Once again people and corporations are using a tragedy to a group of families and a community for profit and to push political agendas. We should keep in mind what they are up to as this plays out and try not to help them along. Don’t pay over inflated prices for goods you didn’t need until they scared you into it. Don’t make life changing decisions because they made you cry with a carefully staged TV special. Remember who exploited the tragedy and ensure they are not in a position to do so next time.


----------



## HighNDry (Dec 26, 2007)

I agree. The gun market is exploiting this to the max and it looks bad. Everyone lining up to buy guns because they think a ban is coming. Shame on the gun manufacturers for jacking prices and telling people to get their guns while they can. I hate when they exploit peoples' fears.


----------



## Critter (Mar 20, 2010)

I doubt that it is the gun manufactures that are jacking up the prices but the distributors and retailers. It is like anything supply and demand, if the public demands more and there is a limited resource the prices will go up.


----------



## swbuckmaster (Sep 14, 2007)

Its all price gouging.


----------



## Cooky (Apr 25, 2011)

My point is that on one hand you have the folks that are supposed to be on the gun owner’s side profiteering and on the other folks that are attempting to use your sense of sadness and outrage to agree to gun control. Being manipulated by people makes me mad. We should remember how people behaved while they thought weren’t paying attention.


----------



## xxxxxxBirdDogger (Mar 7, 2008)

Very good points on both accounts, Cooky.


----------



## Treehugnhuntr (Sep 7, 2007)

Critter said:


> I doubt that it is the gun manufactures that are jacking up the prices but the distributors and retailers. It is like anything supply and demand, if the public demands more and there is a limited resource the prices will go up.

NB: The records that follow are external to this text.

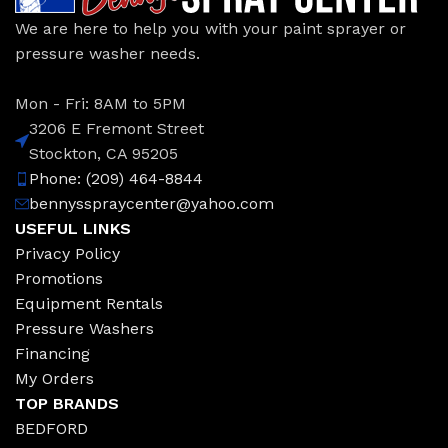
We are here to help you with your paint sprayer or
pressure washer needs.
Mon - Fri: 8AM to 5PM
3206 E Fremont Street
Stockton, CA 95205
Phone: (209) 464-8844
bennysspraycenter@yahoo.com
USEFUL LINKS
Privacy Policy
Promotions
Equipment Rentals
Pressure Washers
Financing
My Orders
TOP BRANDS
BEDFORD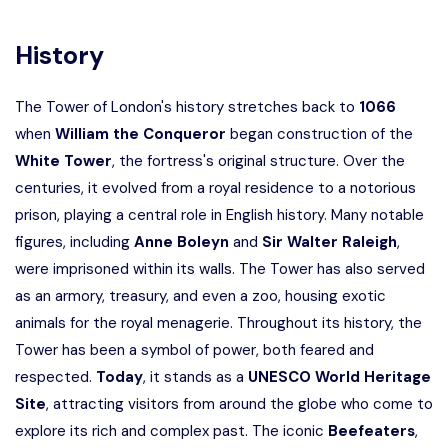
History
The Tower of London's history stretches back to
1066
when
William the Conqueror
began construction of the
White Tower
, the fortress's original structure. Over the
centuries, it evolved from a royal residence to a notorious
prison, playing a central role in English history. Many notable
figures, including
Anne Boleyn
and
Sir Walter Raleigh
,
were imprisoned within its walls. The Tower has also served
as an armory, treasury, and even a zoo, housing exotic
animals for the royal menagerie. Throughout its history, the
Tower has been a symbol of power, both feared and
respected.
Today
, it stands as a
UNESCO World Heritage
Site
, attracting visitors from around the globe who come to
explore its rich and complex past. The iconic
Beefeaters
,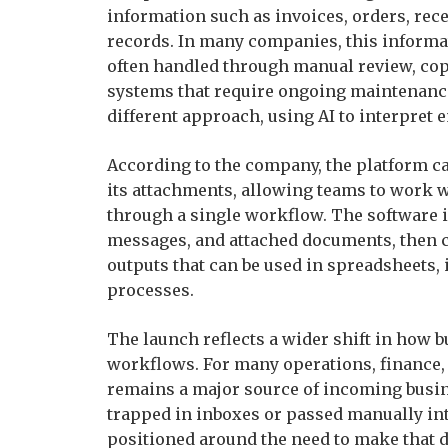
information such as invoices, orders, rece
records. In many companies, this informati
often handled through manual review, cop
systems that require ongoing maintenance
different approach, using AI to interpret e
According to the company, the platform ca
its attachments, allowing teams to work 
through a single workflow. The software 
messages, and attached documents, then c
outputs that can be used in spreadsheets
processes.
The launch reflects a wider shift in how
workflows. For many operations, finance, 
remains a major source of incoming busines
trapped in inboxes or passed manually in
positioned around the need to make that d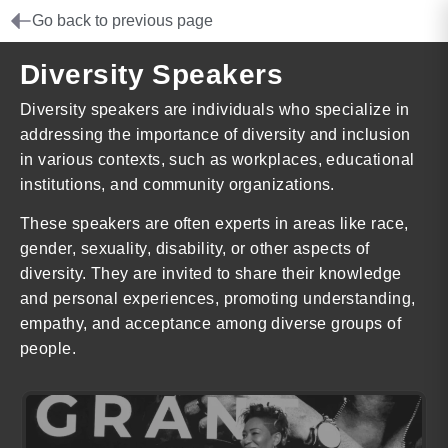
Go back to previous page
Diversity Speakers
Diversity speakers are individuals who specialize in
addressing the importance of diversity and inclusion
in various contexts, such as workplaces, educational
institutions, and community organizations.
These speakers are often experts in areas like race,
gender, sexuality, disability, or other aspects of
diversity. They are invited to share their knowledge
and personal experiences, promoting understanding,
empathy, and acceptance among diverse groups of
people.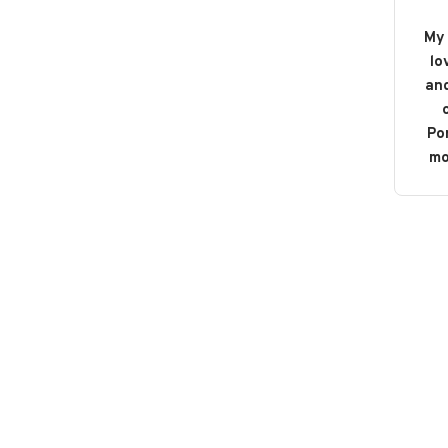
My 
lo
and
o
Po
mo
b
bou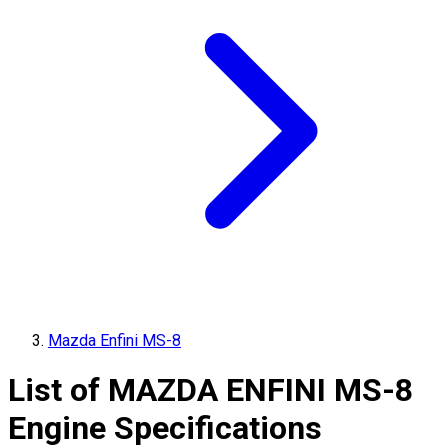
Mazda Enfini MS-8
List of
MAZDA
ENFINI MS-8
Engine Specifications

Don't doubt it. New price sheets from several manufacturers started to appear Monday. In some cases, as much as 40%.

I'd call that exploitation of fear.....


----------



## Critter (Mar 20, 2010)

Treehugnhuntr said:


> Critter said:
> 
> 
> > I doubt that it is the gun manufactures that are jacking up the prices but the distributors and retailers. It is like anything supply and demand, if the public demands more and there is a limited resource the prices will go up.
> ...


Manufactures or distributors? I just looked at Rugers site tonight and there is no increase that I noticed on there semi-automatic rifles. I don't doubt that a distributer will increase the price which will come down to the retailer. Like I said it is supply and demand, you can't find a "black" rifle on the shelves right now. A local gun shop had 10 of them Monday morning and all 10 were gone yesterday when I stooped in.


----------